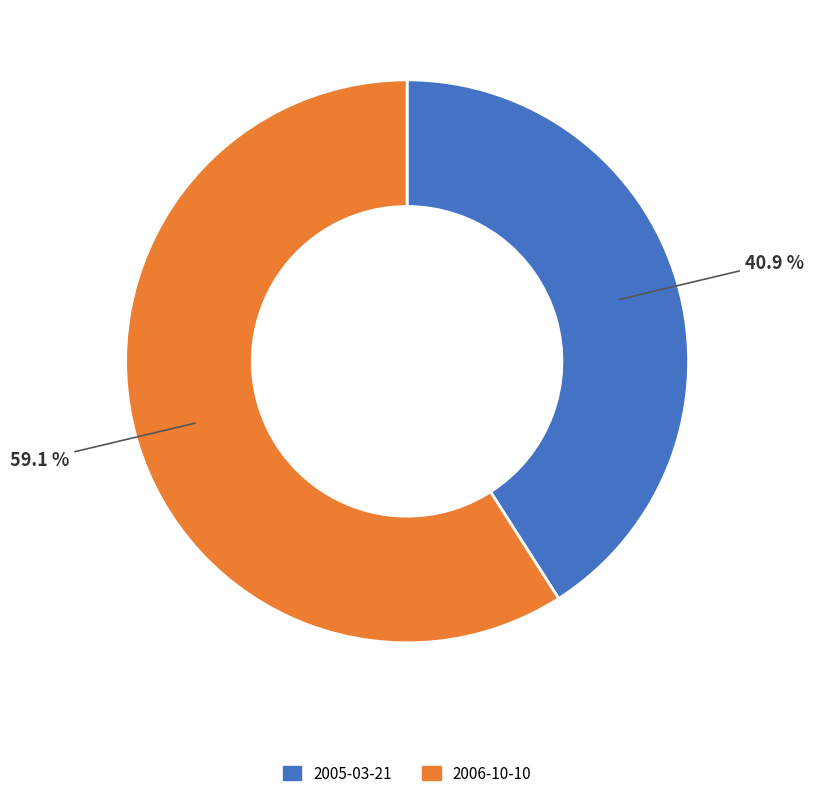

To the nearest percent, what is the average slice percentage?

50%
==============================
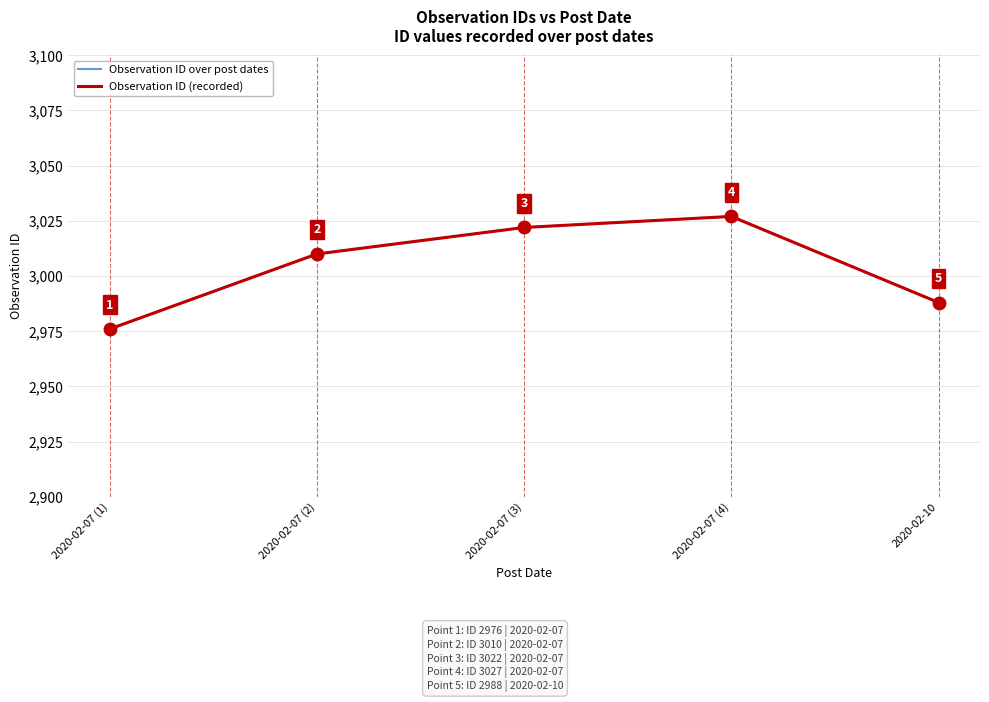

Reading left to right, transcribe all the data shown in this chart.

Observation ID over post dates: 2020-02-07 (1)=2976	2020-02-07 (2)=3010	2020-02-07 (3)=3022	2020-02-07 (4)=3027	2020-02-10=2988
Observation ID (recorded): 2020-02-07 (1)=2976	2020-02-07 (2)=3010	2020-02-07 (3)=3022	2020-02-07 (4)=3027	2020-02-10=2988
==============================
Convert the part of the rows that opens with the line containing "Observation ID over" and closes with the line containing "Observation ID (recorded): 2020-02-07" into a Markdown table with the columns No. and Line, numbering each line and leaving out any blank lines.

| No. | Line |
|---|---|
| 1 | Observation ID over post dates: 2020-02-07 (1)=2976	2020-02-07 (2)=3010	2020-02-07 (3)=3022	2020-02-07 (4)=3027	2020-02-10=2988 |
| 2 | Observation ID (recorded): 2020-02-07 (1)=2976	2020-02-07 (2)=3010	2020-02-07 (3)=3022	2020-02-07 (4)=3027	2020-02-10=2988 |